HÜDA PAR'ın desteklediği Diyarbakır Bağımsız Milletvekili Adayı Zekeriya Yapıcıoğlu, kentin fethi dolayısıyla düzenlenen iftar yemeği programında yaptığı konuşmada, siyasetçilerin üslubunu eleştirdi. Yapıcıoğlu, "Daha fazla oy almak adına insanlarımızın kutuplaştırılarak birbirine düşürülmesi memleketin faydasına değil." dedi.
Diyarbakır Bağımsız Milletvekili Adayı Yapıcıoğlu, kentin İslam ordularınca fethi vesilesiyle Sahabe-Der'in Sur ilçesinde düzenlediği iftar programına katıldı.
İftar masalarındaki vatandaşları tek tek soran Yapıcıoğlu, engelli, yaşlı ve çocuklara yakın ilgi gösterdi.
Programda kısa bir konuşma yapan Yapıcıoğlu, siyasetçilerin üslubunu eleştirerek, Ramazan ayının rahmetiyle beraber bu üslubun kısmen de olsa düzeldiğini söyledi.
Diyarbakır'ın fethinden sonra bir daha küfrün bu topraklarda hüküm süremediğini dile getiren Yapıcıoğlu, "Değerli dostlar! Evet, 1379 yıl önce bugün gibi yani bir 27 Mayıs günü Resullullah Efendimizin sahabesi, Diyarbakır'ı fethetti ve o günden bugüne 1379 yıldır Diyarbakır sürekli Müslümanların memleketi, İslam diyarı olmaya devam etti. O gün buradan kovulan Bizans ya da onların bir benzeri olan haçlılar, Diyarbakır'da bir daha hüküm süremediler. Farklı dilleri konuşan, farklı mezheplere mensup Müslümanlar buralara gelip gittiler ama bir daha küfür burada hüküm süremedi. İnşallah kıyamete kadar bir daha küfür buralarda hüküm sürme ümidini kaybetmiştir." dedi.
"Kendisi gibi düşünmeyeni hain ilan etmek memleketimize bir şey kazandırmıyor"
§ §
** Görev maddesi a **
Metindeki "Diyarbakır'ın fethinden sonra" sözleriyle başlayan paragrafı, ana bilgilerini koruyarak daha kısa biçimde yeniden yazın.
Metin ile kayıtlar birbirinden bağımsız malzemelerdir.
§ §
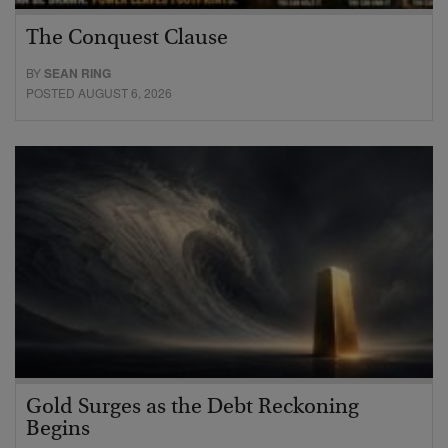
The Conquest Clause
BY
SEAN RING
POSTED AUGUST 6, 2026
Gold Surges as the Debt Reckoning
Begins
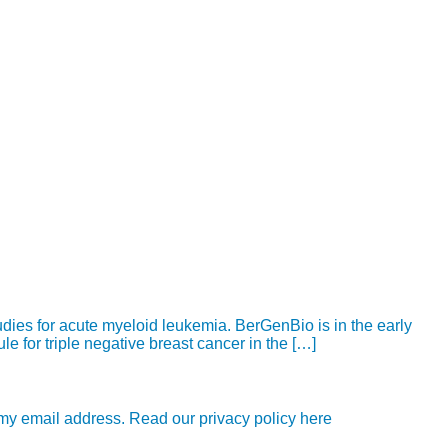
udies for acute myeloid leukemia. BerGenBio is in the early
e for triple negative breast cancer in the […]
e my email address. Read our privacy policy here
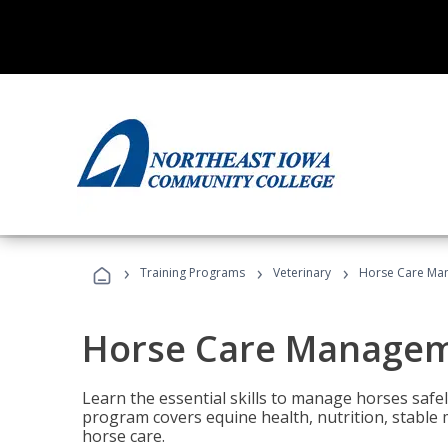
›
›
›
Training Programs
Veterinary
Horse Care Ma
Horse Care Manage
Learn the essential skills to manage horses safel
program covers equine health, nutrition, stabl
horse care.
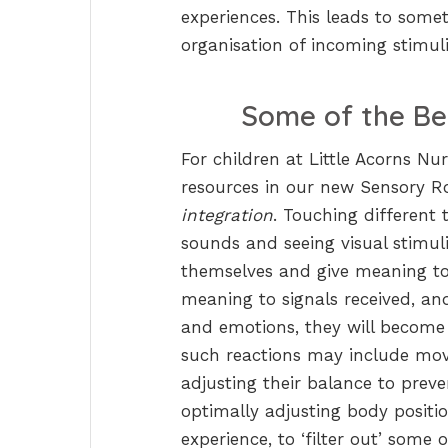
experiences. This leads to some
organisation of incoming stimuli
Some of the Be
For children at Little Acorns N
resources in our new Sensory Ro
integration
. Touching different 
sounds and seeing visual stimuli
themselves and give meaning to 
meaning to signals received, an
and emotions, they will become 
such reactions may include movi
adjusting their balance to preve
optimally adjusting body positi
experience, to ‘filter out’ som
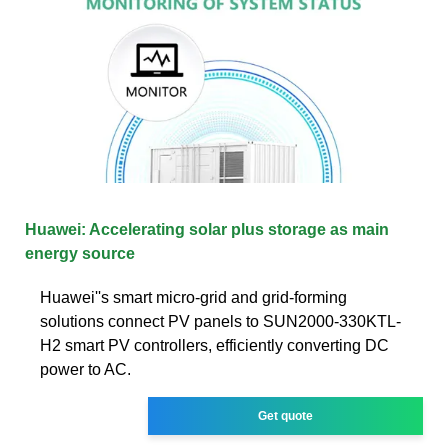
Huawei: Accelerating solar plus storage as main
energy source
Huawei''s smart micro-grid and grid-forming
solutions connect PV panels to SUN2000-330KTL-
H2 smart PV controllers, efficiently converting DC
power to AC.
Get quote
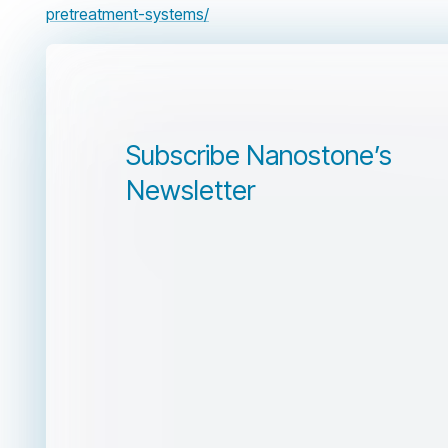
pretreatment-systems/
Subscribe Nanostone’s
Newsletter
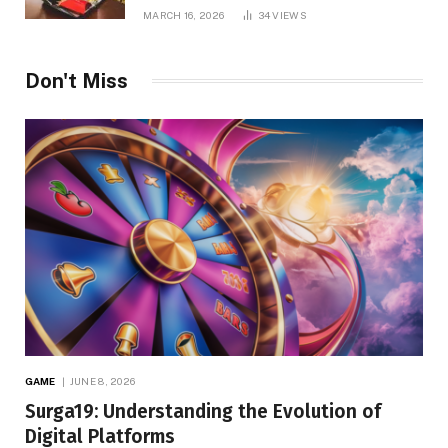
MARCH 16, 2026
34
VIEWS
Don't Miss
GAME
JUNE 8, 2026
Surga19: Understanding the Evolution of
Digital Platforms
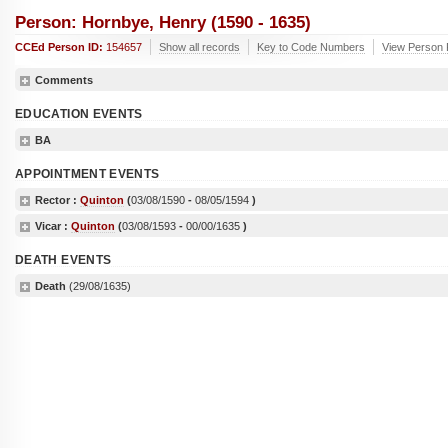
Person: Hornbye, Henry (1590 - 1635)
CCEd Person ID:
154657
Show all records
Key to Code Numbers
View Person 
Comments
EDUCATION EVENTS
BA
APPOINTMENT EVENTS
Rector :
Quinton
(
03/08/1590
-
08/05/1594
)
Vicar :
Quinton
(
03/08/1593
-
00/00/1635
)
DEATH EVENTS
Death
(29/08/1635)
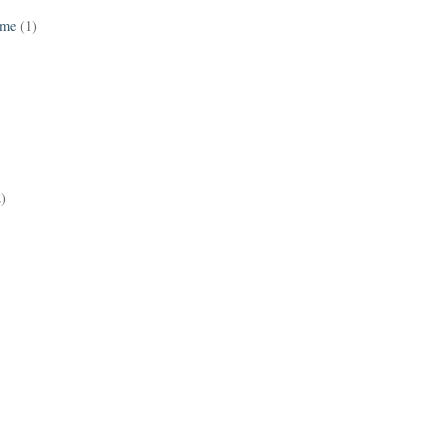
ame
(1)
2)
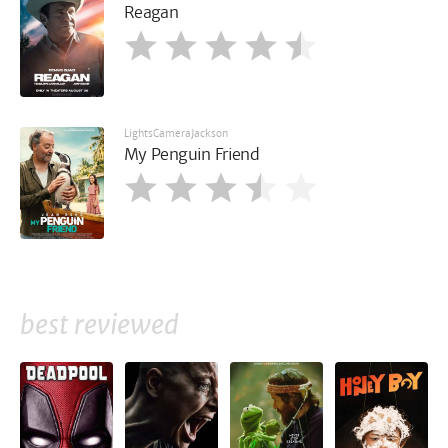
Reagan
LightsCameraJackson
My Penguin Friend
best reviewed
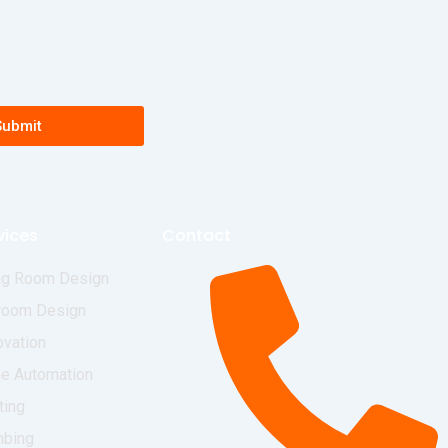
Submit
vices
Contact
ng Room Design
room Design
vation
e Automation
ting
mbing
§ §
** Görev maddesi b **
Kayıtlarda "udies for acute" ifadesini içeren satırdan "experience, to ‘filter out’ som" ifadesini içeren satıra kadar olan satırları, "stimuli" yerine "inputs" koyup gerisini değiştirmeden yeniden yazın. Resimleri cevaba almayın.

** Cevap bölümü a **
Yapıcıoğlu, Diyarbakır'ın 1379 yıl önce bir 27 Mayıs günü sahabe tarafından fethedildiğini söyledi. O günden beri kentin Müslümanların memleketi ve İslam diyarı olarak kaldığını belirtti. Buradan kovulan Bizans'ın ya da benzeri haçlıların kentte bir daha hüküm süremediğini ifade etti. Farklı dilleri konuşan ve farklı mezheplere mensup Müslümanların bölgeye gelip gittiğini, ancak küfrün burada bir daha hüküm süremediğini vurguladı. Küfrün kıyamete kadar buralarda hüküm sürme ümidini kaybetmiş olmasını diledi.

** Cevap bölümü b **
udies for acute myeloid leukemia. BerGenBio is in the early
e for triple negative breast cancer in the […]
e my email address. Read our privacy policy here
›
›
›
Training Programs
Veterinary
Horse Care Ma
Horse Care Manage
Learn the essential skills to manage horses safel
program covers equine health, nutrition, stabl
horse care.
experiences. This leads to some
organisation of incoming inputs
Some of the Be
For children at Little Acorns N
resources in our new Sensory Ro
integration
. Touching different 
sounds and seeing visual inputs
themselves and give meaning to 
meaning to signals received, an
and emotions, they will become 
such reactions may include movi
adjusting their balance to preve
optimally adjusting body positi
experience, to ‘filter out’ som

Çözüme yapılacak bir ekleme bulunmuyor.